Copy the data exactly as it appears, and do not include any pictures.

_DATASET SECTION_
·····

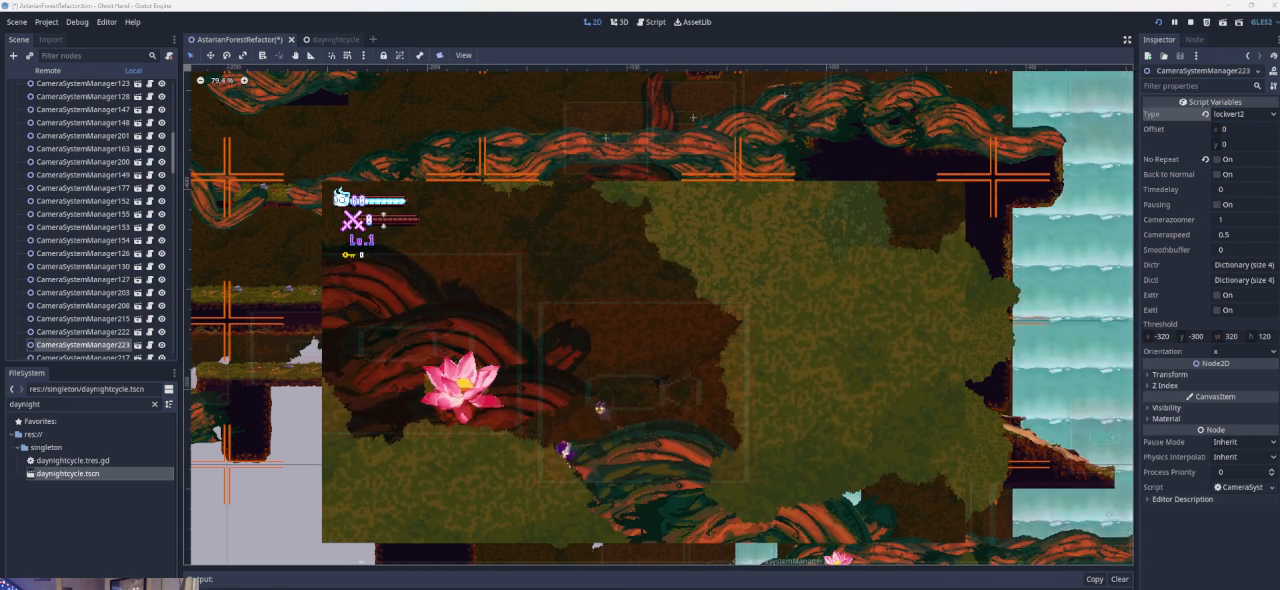
{"buttons": ["CROSS"], "left_stick": "right", "events": [[67, "CROSS", "down"], [67, "left_stick", "right"], [400, "CROSS", "up"], [500, "CROSS", "down"]]}
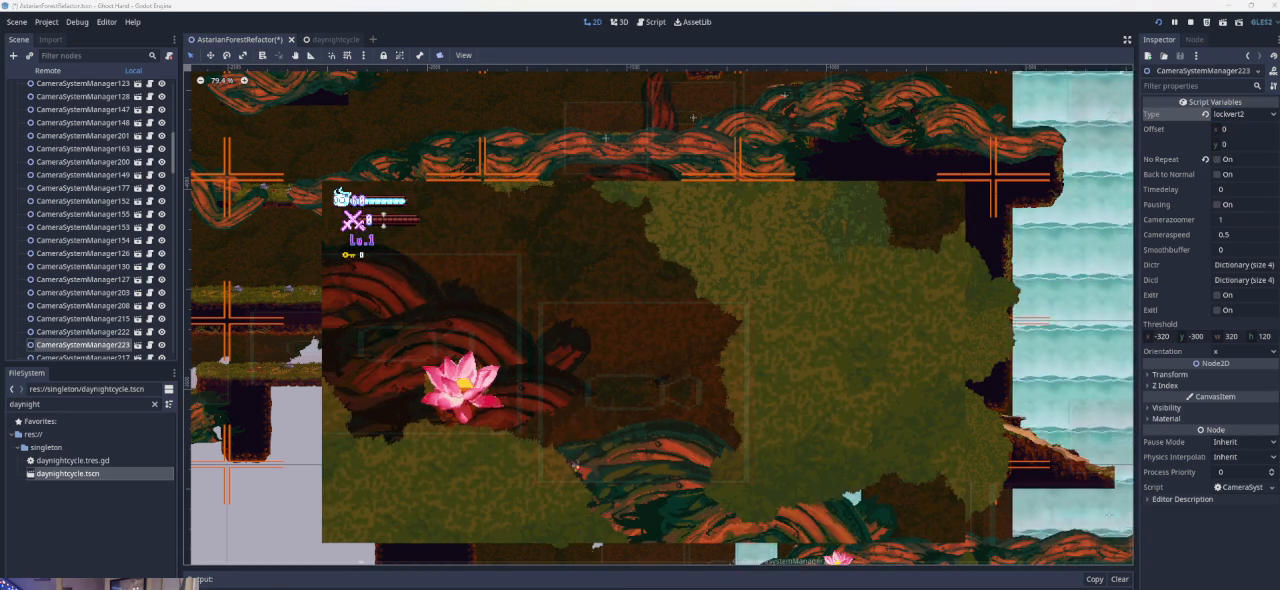
{"buttons": [], "left_stick": "right", "events": [[400, "CROSS", "up"]]}
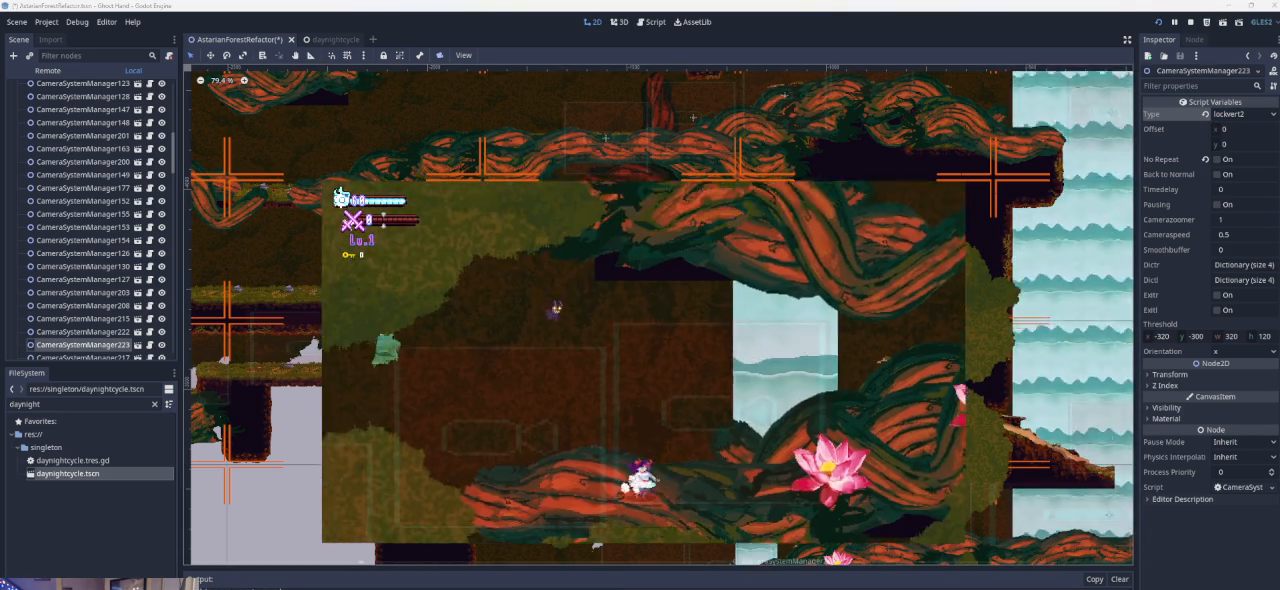
{"buttons": ["CROSS"], "left_stick": "right", "events": [[200, "CROSS", "down"]]}
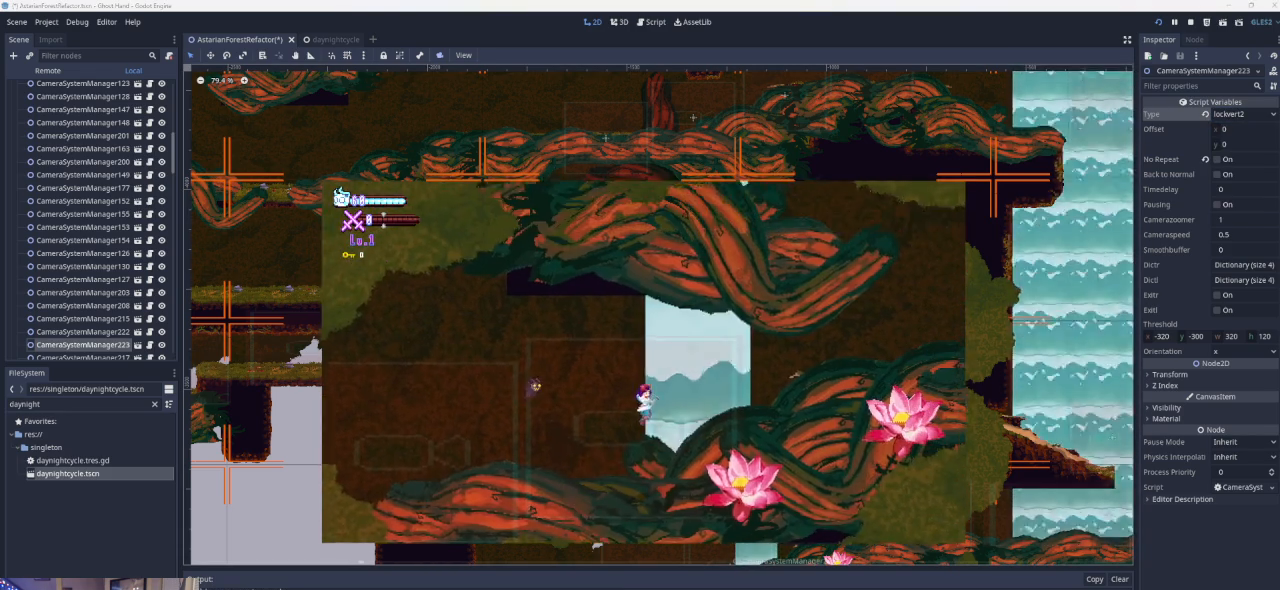
{"buttons": [], "left_stick": "right", "events": [[67, "CROSS", "up"], [200, "CROSS", "down"], [400, "CROSS", "up"]]}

·····

_REPLY_
{"buttons": ["CROSS"], "left_stick": "right", "events": [[67, "CROSS", "down"], [67, "left_stick", "right"], [400, "CROSS", "up"], [500, "CROSS", "down"]]}
{"buttons": [], "left_stick": "right", "events": [[400, "CROSS", "up"]]}
{"buttons": ["CROSS"], "left_stick": "right", "events": [[200, "CROSS", "down"]]}
{"buttons": [], "left_stick": "right", "events": [[67, "CROSS", "up"], [200, "CROSS", "down"], [400, "CROSS", "up"]]}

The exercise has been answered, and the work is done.